Aim of the exercise :: Rewrite the items below with every "skLineSegment" swapped for "skLine" and nothing else changed. Leave the pictures out.

Data shown ::

* START *

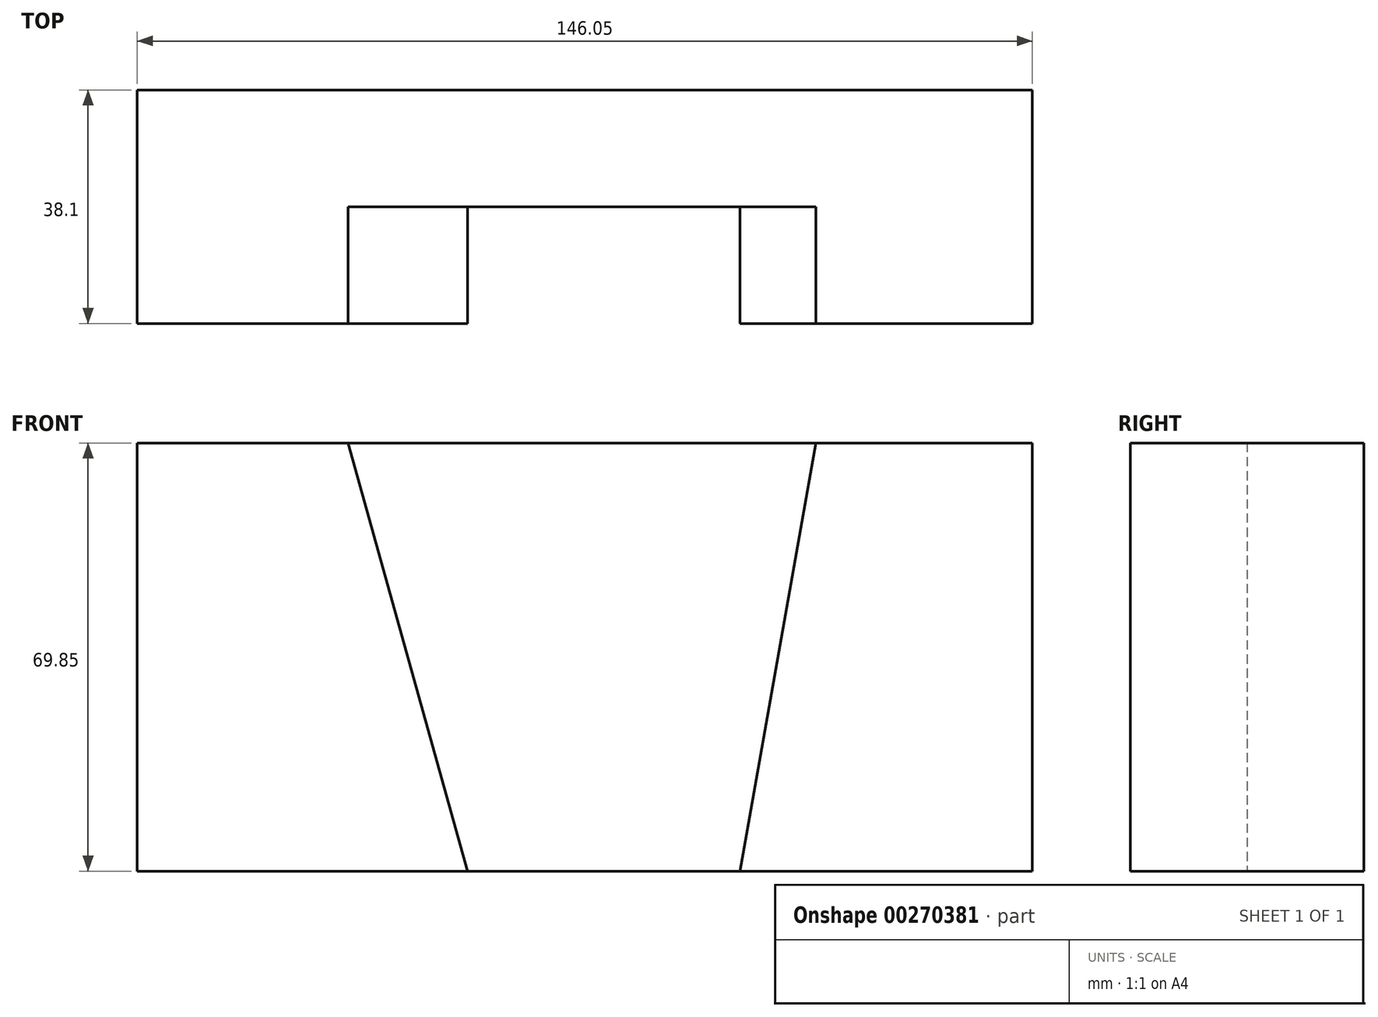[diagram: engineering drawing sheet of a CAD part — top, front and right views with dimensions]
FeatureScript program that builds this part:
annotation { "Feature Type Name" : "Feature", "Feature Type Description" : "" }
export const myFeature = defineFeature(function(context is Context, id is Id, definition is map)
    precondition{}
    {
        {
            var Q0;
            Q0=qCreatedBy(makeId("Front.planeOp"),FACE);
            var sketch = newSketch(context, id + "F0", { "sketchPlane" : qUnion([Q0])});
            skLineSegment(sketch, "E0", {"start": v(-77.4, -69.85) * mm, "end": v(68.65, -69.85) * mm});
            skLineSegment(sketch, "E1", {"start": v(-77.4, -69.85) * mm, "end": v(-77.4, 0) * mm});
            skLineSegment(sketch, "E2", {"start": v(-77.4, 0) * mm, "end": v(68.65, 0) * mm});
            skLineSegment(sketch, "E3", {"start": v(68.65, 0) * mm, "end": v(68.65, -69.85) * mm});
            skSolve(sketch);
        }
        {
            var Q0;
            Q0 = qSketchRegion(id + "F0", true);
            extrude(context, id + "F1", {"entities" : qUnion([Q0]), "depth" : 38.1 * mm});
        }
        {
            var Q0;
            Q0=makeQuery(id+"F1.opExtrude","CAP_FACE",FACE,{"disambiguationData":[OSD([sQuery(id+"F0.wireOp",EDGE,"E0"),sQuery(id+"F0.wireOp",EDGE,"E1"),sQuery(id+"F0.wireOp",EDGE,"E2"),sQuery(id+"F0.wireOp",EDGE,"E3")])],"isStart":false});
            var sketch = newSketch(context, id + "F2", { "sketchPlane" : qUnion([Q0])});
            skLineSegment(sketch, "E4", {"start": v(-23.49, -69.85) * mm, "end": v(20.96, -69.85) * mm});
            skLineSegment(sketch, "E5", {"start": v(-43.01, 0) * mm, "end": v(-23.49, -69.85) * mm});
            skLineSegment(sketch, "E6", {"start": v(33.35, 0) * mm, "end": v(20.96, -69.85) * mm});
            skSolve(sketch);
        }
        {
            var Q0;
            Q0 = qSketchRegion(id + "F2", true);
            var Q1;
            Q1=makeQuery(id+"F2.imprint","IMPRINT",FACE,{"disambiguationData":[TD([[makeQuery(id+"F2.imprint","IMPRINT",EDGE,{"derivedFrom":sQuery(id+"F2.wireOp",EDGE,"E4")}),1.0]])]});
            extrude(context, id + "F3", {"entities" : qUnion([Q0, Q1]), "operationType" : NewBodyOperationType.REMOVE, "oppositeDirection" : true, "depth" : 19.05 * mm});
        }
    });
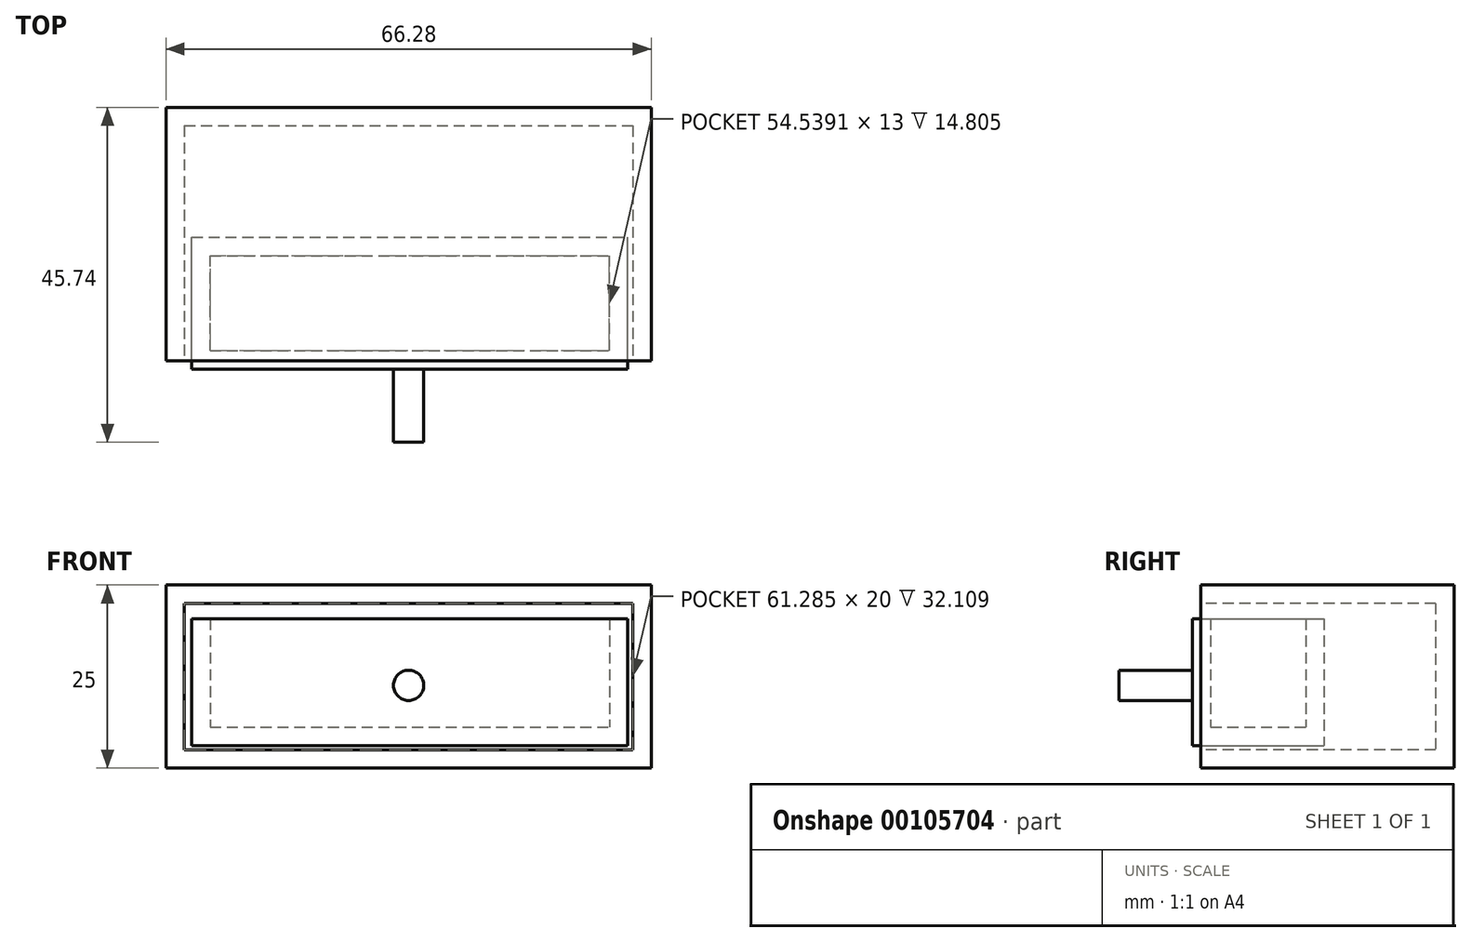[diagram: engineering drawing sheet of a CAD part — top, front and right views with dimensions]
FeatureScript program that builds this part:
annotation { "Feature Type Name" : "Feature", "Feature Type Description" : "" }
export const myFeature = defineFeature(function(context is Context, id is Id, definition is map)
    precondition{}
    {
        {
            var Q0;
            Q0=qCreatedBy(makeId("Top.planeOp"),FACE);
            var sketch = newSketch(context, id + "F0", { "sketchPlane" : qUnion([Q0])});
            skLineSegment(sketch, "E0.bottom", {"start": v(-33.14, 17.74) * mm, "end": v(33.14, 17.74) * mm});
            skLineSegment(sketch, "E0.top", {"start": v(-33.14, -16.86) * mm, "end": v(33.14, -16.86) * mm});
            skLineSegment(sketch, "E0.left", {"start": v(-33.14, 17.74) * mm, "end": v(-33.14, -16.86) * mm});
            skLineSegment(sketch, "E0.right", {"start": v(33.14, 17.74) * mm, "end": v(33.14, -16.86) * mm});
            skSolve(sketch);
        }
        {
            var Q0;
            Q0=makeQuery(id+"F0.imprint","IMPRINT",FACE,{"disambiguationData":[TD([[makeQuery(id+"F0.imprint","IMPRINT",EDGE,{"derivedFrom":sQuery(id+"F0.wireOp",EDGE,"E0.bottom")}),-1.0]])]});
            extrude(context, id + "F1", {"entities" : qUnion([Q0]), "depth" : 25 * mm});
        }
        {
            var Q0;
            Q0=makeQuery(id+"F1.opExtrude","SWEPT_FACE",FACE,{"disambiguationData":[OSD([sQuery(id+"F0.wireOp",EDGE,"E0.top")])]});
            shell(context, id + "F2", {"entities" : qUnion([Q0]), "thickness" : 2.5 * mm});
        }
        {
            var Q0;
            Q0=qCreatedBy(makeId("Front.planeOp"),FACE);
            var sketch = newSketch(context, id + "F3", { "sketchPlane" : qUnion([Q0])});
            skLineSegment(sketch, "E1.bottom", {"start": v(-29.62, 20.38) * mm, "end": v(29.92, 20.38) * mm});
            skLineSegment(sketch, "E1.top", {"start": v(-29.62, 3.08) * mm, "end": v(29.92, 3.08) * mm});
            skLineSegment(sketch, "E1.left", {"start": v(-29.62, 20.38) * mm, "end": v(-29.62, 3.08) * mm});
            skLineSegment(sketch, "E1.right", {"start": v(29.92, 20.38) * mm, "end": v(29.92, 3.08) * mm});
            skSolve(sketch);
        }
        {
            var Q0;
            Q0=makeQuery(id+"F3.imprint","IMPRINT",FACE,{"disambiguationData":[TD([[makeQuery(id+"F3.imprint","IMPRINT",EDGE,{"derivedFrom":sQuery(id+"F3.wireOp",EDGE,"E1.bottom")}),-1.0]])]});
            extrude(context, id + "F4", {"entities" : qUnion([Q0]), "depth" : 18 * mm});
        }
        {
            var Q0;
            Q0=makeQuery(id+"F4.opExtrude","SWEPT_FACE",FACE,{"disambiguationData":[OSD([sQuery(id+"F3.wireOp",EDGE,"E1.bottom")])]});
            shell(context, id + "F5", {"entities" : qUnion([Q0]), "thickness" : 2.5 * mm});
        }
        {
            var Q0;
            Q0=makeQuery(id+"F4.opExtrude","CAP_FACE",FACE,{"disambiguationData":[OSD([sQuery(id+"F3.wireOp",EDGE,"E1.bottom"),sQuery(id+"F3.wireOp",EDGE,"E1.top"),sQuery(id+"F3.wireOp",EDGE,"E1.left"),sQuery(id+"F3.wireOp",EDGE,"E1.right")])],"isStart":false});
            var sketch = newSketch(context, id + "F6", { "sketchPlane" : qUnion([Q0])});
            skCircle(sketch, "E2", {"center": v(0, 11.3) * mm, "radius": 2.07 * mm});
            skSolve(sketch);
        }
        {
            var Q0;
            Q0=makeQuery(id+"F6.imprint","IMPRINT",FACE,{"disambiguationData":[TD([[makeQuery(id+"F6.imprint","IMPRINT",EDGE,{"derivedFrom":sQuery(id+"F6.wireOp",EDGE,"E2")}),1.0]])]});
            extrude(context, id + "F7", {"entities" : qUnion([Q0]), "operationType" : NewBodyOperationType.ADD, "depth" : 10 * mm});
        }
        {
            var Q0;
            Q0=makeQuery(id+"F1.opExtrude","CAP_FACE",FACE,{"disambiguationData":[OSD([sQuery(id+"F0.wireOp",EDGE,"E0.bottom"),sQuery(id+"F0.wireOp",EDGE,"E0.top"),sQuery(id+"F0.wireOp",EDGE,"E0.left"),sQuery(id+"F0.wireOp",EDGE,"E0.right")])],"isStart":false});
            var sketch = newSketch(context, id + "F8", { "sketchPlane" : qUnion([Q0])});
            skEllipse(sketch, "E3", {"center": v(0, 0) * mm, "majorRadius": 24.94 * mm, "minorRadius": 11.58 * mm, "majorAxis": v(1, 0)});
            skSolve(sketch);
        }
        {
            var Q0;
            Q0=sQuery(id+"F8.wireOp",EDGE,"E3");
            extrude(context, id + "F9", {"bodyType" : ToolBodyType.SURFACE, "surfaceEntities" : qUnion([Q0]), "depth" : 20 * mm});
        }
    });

* END *

Expected output ::
[diagram: engineering drawing sheet of a CAD part — top, front and right views with dimensions]
FeatureScript program that builds this part:
annotation { "Feature Type Name" : "Feature", "Feature Type Description" : "" }
export const myFeature = defineFeature(function(context is Context, id is Id, definition is map)
    precondition{}
    {
        {
            var Q0;
            Q0=qCreatedBy(makeId("Front.planeOp"),FACE);
            var sketch = newSketch(context, id + "F0", { "sketchPlane" : qUnion([Q0])});
            skLine(sketch, "E0", {"start": v(-77.4, -69.85) * mm, "end": v(68.65, -69.85) * mm});
            skLine(sketch, "E1", {"start": v(-77.4, -69.85) * mm, "end": v(-77.4, 0) * mm});
            skLine(sketch, "E2", {"start": v(-77.4, 0) * mm, "end": v(68.65, 0) * mm});
            skLine(sketch, "E3", {"start": v(68.65, 0) * mm, "end": v(68.65, -69.85) * mm});
            skSolve(sketch);
        }
        {
            var Q0;
            Q0 = qSketchRegion(id + "F0", true);
            extrude(context, id + "F1", {"entities" : qUnion([Q0]), "depth" : 38.1 * mm});
        }
        {
            var Q0;
            Q0=makeQuery(id+"F1.opExtrude","CAP_FACE",FACE,{"disambiguationData":[OSD([sQuery(id+"F0.wireOp",EDGE,"E0"),sQuery(id+"F0.wireOp",EDGE,"E1"),sQuery(id+"F0.wireOp",EDGE,"E2"),sQuery(id+"F0.wireOp",EDGE,"E3")])],"isStart":false});
            var sketch = newSketch(context, id + "F2", { "sketchPlane" : qUnion([Q0])});
            skLine(sketch, "E4", {"start": v(-23.49, -69.85) * mm, "end": v(20.96, -69.85) * mm});
            skLine(sketch, "E5", {"start": v(-43.01, 0) * mm, "end": v(-23.49, -69.85) * mm});
            skLine(sketch, "E6", {"start": v(33.35, 0) * mm, "end": v(20.96, -69.85) * mm});
            skSolve(sketch);
        }
        {
            var Q0;
            Q0 = qSketchRegion(id + "F2", true);
            var Q1;
            Q1=makeQuery(id+"F2.imprint","IMPRINT",FACE,{"disambiguationData":[TD([[makeQuery(id+"F2.imprint","IMPRINT",EDGE,{"derivedFrom":sQuery(id+"F2.wireOp",EDGE,"E4")}),1.0]])]});
            extrude(context, id + "F3", {"entities" : qUnion([Q0, Q1]), "operationType" : NewBodyOperationType.REMOVE, "oppositeDirection" : true, "depth" : 19.05 * mm});
        }
    });
[diagram: engineering drawing sheet of a CAD part — top, front and right views with dimensions]
FeatureScript program that builds this part:
annotation { "Feature Type Name" : "Feature", "Feature Type Description" : "" }
export const myFeature = defineFeature(function(context is Context, id is Id, definition is map)
    precondition{}
    {
        {
            var Q0;
            Q0=qCreatedBy(makeId("Top.planeOp"),FACE);
            var sketch = newSketch(context, id + "F0", { "sketchPlane" : qUnion([Q0])});
            skLine(sketch, "E0.bottom", {"start": v(-33.14, 17.74) * mm, "end": v(33.14, 17.74) * mm});
            skLine(sketch, "E0.top", {"start": v(-33.14, -16.86) * mm, "end": v(33.14, -16.86) * mm});
            skLine(sketch, "E0.left", {"start": v(-33.14, 17.74) * mm, "end": v(-33.14, -16.86) * mm});
            skLine(sketch, "E0.right", {"start": v(33.14, 17.74) * mm, "end": v(33.14, -16.86) * mm});
            skSolve(sketch);
        }
        {
            var Q0;
            Q0=makeQuery(id+"F0.imprint","IMPRINT",FACE,{"disambiguationData":[TD([[makeQuery(id+"F0.imprint","IMPRINT",EDGE,{"derivedFrom":sQuery(id+"F0.wireOp",EDGE,"E0.bottom")}),-1.0]])]});
            extrude(context, id + "F1", {"entities" : qUnion([Q0]), "depth" : 25 * mm});
        }
        {
            var Q0;
            Q0=makeQuery(id+"F1.opExtrude","SWEPT_FACE",FACE,{"disambiguationData":[OSD([sQuery(id+"F0.wireOp",EDGE,"E0.top")])]});
            shell(context, id + "F2", {"entities" : qUnion([Q0]), "thickness" : 2.5 * mm});
        }
        {
            var Q0;
            Q0=qCreatedBy(makeId("Front.planeOp"),FACE);
            var sketch = newSketch(context, id + "F3", { "sketchPlane" : qUnion([Q0])});
            skLine(sketch, "E1.bottom", {"start": v(-29.62, 20.38) * mm, "end": v(29.92, 20.38) * mm});
            skLine(sketch, "E1.top", {"start": v(-29.62, 3.08) * mm, "end": v(29.92, 3.08) * mm});
            skLine(sketch, "E1.left", {"start": v(-29.62, 20.38) * mm, "end": v(-29.62, 3.08) * mm});
            skLine(sketch, "E1.right", {"start": v(29.92, 20.38) * mm, "end": v(29.92, 3.08) * mm});
            skSolve(sketch);
        }
        {
            var Q0;
            Q0=makeQuery(id+"F3.imprint","IMPRINT",FACE,{"disambiguationData":[TD([[makeQuery(id+"F3.imprint","IMPRINT",EDGE,{"derivedFrom":sQuery(id+"F3.wireOp",EDGE,"E1.bottom")}),-1.0]])]});
            extrude(context, id + "F4", {"entities" : qUnion([Q0]), "depth" : 18 * mm});
        }
        {
            var Q0;
            Q0=makeQuery(id+"F4.opExtrude","SWEPT_FACE",FACE,{"disambiguationData":[OSD([sQuery(id+"F3.wireOp",EDGE,"E1.bottom")])]});
            shell(context, id + "F5", {"entities" : qUnion([Q0]), "thickness" : 2.5 * mm});
        }
        {
            var Q0;
            Q0=makeQuery(id+"F4.opExtrude","CAP_FACE",FACE,{"disambiguationData":[OSD([sQuery(id+"F3.wireOp",EDGE,"E1.bottom"),sQuery(id+"F3.wireOp",EDGE,"E1.top"),sQuery(id+"F3.wireOp",EDGE,"E1.left"),sQuery(id+"F3.wireOp",EDGE,"E1.right")])],"isStart":false});
            var sketch = newSketch(context, id + "F6", { "sketchPlane" : qUnion([Q0])});
            skCircle(sketch, "E2", {"center": v(0, 11.3) * mm, "radius": 2.07 * mm});
            skSolve(sketch);
        }
        {
            var Q0;
            Q0=makeQuery(id+"F6.imprint","IMPRINT",FACE,{"disambiguationData":[TD([[makeQuery(id+"F6.imprint","IMPRINT",EDGE,{"derivedFrom":sQuery(id+"F6.wireOp",EDGE,"E2")}),1.0]])]});
            extrude(context, id + "F7", {"entities" : qUnion([Q0]), "operationType" : NewBodyOperationType.ADD, "depth" : 10 * mm});
        }
        {
            var Q0;
            Q0=makeQuery(id+"F1.opExtrude","CAP_FACE",FACE,{"disambiguationData":[OSD([sQuery(id+"F0.wireOp",EDGE,"E0.bottom"),sQuery(id+"F0.wireOp",EDGE,"E0.top"),sQuery(id+"F0.wireOp",EDGE,"E0.left"),sQuery(id+"F0.wireOp",EDGE,"E0.right")])],"isStart":false});
            var sketch = newSketch(context, id + "F8", { "sketchPlane" : qUnion([Q0])});
            skEllipse(sketch, "E3", {"center": v(0, 0) * mm, "majorRadius": 24.94 * mm, "minorRadius": 11.58 * mm, "majorAxis": v(1, 0)});
            skSolve(sketch);
        }
        {
            var Q0;
            Q0=sQuery(id+"F8.wireOp",EDGE,"E3");
            extrude(context, id + "F9", {"bodyType" : ToolBodyType.SURFACE, "surfaceEntities" : qUnion([Q0]), "depth" : 20 * mm});
        }
    });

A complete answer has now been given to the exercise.